● Problem 1: Reproduce the passage of the fedbuilder notes from "Thus each category" up to and including "by calling AssignInterXbar(..)".

--- Extract to read ---

My notes on the CMS fedbuilder


Misc.

  • Switches seem to be twelve CLOS256+256 (see e.g. http://www.myri.com/myrinet/product_list.html). The whole network seems to be implemented in two identical copies (for bandwidth doubling). One instance consists of three switches (crates) in USC and three in SXC.

  • The line cards are probably M3-SW32-16F. Each of these has one xbar32 (crossbar) chip which can route 16 ports (front panel) on 16 ports (backplane) where each port seems to consist of an input and an output.

  • A clos256+256 consists of (up to) 16 M3-SW32-16F connected to the FRLs (USC) or Readout Units (SXC) and four M3-4SW32-16Q which make 256 connections to another myrinet switch (i.e. the connect the switches in USC to those in SXC).

  • Latest snapshot of the UCSD myrinet routing software: click here (Java webstart and Java 1.5 or newer required. If you can run EVO, this link should probably work).

Thoughts on routing

  • in order to avoid collisions, the 16 inputs of an xbar must be distributed to the 16 outputs (and vice versa) of the xbar

    Thus one category (corresponding to one SCX output xbar) must be distributed across the 16 SCX input xbars.

    Thus each category must only cross an SCX input xbar once.

  • for the moment, one category also corresponds to an USC input xbar, thus the same argument (for category crossing) applies for the USC output xbars as well.

Links

2010-03-16

2010-05-31

  • routing seems to work as follows:
    • FedBuilderMultiCrate.route(..) seems to loop over all USC output xbars by calling AssignInterXbar(..)

---

● Problem 2: Write out the lines of the records from the line with "Can you confirm if yellow" up to and including the line with "Does point (374, 193)".

--- Data under study ---

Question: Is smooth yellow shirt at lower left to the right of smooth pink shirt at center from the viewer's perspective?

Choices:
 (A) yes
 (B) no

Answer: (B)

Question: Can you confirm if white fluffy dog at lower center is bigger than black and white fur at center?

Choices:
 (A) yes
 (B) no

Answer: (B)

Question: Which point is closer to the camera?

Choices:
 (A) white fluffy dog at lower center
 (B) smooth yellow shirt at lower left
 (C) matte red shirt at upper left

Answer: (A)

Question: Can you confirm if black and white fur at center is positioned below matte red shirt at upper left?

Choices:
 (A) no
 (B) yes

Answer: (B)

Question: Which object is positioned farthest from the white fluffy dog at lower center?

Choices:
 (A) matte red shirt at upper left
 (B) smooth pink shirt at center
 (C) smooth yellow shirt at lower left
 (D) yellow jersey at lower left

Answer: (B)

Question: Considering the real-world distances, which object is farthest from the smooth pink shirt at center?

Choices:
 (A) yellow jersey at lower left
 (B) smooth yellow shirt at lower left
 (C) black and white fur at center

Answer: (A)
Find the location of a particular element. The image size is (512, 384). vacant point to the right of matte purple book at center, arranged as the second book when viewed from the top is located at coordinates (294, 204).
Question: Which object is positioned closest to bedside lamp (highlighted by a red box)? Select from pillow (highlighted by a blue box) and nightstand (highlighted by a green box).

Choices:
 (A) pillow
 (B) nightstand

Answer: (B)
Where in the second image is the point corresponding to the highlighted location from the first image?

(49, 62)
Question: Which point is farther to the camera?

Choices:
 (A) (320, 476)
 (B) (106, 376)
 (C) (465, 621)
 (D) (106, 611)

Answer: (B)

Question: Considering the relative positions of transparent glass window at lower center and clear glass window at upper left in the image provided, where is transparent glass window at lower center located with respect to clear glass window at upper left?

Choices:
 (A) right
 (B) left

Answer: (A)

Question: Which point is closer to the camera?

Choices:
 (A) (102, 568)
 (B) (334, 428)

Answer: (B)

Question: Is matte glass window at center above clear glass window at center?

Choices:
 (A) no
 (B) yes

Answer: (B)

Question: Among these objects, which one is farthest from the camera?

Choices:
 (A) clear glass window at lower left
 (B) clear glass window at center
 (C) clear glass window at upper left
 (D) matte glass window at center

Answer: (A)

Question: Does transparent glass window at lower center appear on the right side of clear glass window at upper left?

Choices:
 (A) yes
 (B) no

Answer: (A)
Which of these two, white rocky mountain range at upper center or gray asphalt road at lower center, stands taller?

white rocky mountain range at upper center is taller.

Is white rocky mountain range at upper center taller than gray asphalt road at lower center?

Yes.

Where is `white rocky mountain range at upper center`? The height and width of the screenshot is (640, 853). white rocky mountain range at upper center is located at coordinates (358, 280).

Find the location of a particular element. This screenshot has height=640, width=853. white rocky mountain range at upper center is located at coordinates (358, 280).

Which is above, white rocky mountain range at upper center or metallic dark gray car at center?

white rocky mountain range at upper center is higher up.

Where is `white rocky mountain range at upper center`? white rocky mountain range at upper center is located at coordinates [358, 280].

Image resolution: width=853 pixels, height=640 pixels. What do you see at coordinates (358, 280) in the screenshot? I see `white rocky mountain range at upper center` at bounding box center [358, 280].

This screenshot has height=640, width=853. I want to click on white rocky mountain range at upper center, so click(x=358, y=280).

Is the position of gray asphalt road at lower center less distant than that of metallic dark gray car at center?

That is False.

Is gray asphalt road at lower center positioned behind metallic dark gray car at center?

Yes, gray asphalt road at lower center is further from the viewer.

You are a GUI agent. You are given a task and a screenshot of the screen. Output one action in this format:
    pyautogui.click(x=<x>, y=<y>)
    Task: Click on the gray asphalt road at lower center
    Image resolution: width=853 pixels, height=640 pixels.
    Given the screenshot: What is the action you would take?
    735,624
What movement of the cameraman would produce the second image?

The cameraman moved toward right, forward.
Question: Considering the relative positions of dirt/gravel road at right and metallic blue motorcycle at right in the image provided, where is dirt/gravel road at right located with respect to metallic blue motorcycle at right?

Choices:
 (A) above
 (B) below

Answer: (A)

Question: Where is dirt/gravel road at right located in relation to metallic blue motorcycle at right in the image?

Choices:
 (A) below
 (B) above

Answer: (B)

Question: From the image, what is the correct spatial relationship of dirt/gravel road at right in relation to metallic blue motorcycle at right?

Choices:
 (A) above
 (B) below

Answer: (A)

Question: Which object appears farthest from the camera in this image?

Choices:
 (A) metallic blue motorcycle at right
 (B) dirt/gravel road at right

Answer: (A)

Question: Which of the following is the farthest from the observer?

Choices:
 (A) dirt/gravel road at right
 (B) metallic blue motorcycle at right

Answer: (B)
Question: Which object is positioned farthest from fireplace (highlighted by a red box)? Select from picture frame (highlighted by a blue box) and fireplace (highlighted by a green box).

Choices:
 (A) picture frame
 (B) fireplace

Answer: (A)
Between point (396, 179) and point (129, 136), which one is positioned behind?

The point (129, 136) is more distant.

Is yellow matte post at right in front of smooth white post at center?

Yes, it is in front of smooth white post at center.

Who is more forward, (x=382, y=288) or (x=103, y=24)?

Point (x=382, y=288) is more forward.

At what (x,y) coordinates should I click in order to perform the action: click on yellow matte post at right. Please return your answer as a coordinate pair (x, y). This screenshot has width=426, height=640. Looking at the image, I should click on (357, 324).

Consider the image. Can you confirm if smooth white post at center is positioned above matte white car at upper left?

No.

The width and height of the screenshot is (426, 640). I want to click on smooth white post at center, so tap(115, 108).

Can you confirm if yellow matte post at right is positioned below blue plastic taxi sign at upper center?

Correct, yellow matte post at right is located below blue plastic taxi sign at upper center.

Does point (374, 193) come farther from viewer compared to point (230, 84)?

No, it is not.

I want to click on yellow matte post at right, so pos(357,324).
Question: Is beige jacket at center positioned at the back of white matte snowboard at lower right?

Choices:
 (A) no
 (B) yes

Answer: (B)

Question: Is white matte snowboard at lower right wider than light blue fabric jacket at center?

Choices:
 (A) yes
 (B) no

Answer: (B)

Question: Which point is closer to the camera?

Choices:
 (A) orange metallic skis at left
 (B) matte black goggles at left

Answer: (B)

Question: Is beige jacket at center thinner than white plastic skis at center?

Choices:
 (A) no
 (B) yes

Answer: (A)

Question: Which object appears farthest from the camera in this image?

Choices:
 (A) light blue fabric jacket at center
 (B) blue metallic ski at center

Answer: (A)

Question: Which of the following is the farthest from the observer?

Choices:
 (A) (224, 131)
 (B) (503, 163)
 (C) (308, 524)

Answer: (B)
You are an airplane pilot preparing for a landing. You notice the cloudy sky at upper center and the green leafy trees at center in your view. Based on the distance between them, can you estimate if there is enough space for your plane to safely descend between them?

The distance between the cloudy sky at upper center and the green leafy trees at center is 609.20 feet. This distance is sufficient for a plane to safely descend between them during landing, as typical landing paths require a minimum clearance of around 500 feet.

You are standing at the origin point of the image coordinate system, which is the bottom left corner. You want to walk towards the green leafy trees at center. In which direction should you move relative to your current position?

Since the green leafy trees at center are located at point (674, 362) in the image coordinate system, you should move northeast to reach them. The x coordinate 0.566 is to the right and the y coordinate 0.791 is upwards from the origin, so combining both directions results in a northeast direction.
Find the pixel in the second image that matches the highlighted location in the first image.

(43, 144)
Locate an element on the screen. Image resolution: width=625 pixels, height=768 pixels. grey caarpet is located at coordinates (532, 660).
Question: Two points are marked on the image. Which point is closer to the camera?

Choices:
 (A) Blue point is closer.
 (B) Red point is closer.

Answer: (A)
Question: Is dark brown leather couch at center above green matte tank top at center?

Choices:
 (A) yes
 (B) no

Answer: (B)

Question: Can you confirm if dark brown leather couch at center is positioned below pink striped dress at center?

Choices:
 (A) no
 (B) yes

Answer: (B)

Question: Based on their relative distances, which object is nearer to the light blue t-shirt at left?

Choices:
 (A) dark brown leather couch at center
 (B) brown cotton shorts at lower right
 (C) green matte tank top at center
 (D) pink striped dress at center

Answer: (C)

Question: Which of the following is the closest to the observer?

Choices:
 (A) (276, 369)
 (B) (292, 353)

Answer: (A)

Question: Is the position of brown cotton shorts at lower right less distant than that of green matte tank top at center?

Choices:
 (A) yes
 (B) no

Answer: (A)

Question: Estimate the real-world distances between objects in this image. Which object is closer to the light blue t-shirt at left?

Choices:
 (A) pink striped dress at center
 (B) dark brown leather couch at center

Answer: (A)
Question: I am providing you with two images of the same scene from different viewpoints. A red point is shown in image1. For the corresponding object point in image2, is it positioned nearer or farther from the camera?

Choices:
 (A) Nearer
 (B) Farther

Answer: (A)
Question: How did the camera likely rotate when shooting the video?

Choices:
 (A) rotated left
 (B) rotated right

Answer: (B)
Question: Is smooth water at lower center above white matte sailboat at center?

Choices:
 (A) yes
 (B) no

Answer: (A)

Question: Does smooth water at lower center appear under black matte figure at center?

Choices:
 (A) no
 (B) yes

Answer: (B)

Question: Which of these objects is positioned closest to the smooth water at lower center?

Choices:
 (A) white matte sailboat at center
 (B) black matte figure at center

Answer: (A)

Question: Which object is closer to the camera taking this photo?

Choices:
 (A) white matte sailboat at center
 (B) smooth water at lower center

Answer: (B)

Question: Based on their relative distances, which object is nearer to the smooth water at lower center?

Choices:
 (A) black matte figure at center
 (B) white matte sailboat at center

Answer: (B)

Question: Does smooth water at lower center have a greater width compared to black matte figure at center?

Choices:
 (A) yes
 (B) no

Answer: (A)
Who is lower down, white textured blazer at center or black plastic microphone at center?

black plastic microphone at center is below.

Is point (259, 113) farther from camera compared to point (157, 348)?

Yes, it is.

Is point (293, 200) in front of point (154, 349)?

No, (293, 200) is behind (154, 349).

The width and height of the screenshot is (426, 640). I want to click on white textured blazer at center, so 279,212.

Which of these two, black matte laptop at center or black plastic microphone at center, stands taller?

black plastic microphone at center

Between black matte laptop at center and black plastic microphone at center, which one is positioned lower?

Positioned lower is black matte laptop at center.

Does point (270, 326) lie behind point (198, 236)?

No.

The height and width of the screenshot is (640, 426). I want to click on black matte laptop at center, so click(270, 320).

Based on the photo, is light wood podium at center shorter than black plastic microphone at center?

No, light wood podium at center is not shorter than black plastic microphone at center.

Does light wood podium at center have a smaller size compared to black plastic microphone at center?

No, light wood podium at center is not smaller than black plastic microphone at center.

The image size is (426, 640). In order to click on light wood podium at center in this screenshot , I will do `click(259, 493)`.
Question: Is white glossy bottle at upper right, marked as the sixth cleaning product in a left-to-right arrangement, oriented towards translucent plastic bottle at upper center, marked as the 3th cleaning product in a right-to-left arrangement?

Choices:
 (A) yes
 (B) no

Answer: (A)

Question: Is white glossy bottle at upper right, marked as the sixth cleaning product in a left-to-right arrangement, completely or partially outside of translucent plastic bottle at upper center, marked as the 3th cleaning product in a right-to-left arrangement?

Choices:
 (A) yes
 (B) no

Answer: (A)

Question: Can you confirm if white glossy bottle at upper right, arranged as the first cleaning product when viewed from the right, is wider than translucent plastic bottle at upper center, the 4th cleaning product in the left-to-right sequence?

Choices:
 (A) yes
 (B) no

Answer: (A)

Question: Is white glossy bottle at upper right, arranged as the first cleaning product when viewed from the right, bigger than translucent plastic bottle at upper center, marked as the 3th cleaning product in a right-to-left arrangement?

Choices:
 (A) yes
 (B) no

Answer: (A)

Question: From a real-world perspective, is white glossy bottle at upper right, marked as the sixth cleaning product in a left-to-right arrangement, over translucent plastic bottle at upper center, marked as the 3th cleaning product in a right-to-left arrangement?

---

● Output 1:
Thus each category must only cross an SCX input xbar once.

  • for the moment, one category also corresponds to an USC input xbar, thus the same argument (for category crossing) applies for the USC output xbars as well.

Links

2010-03-16

2010-05-31

  • routing seems to work as follows:
    • FedBuilderMultiCrate.route(..) seems to loop over all USC output xbars by calling AssignInterXbar(..)

● Output 2:
Can you confirm if yellow matte post at right is positioned below blue plastic taxi sign at upper center?

Correct, yellow matte post at right is located below blue plastic taxi sign at upper center.

Does point (374, 193) come farther from viewer compared to point (230, 84)?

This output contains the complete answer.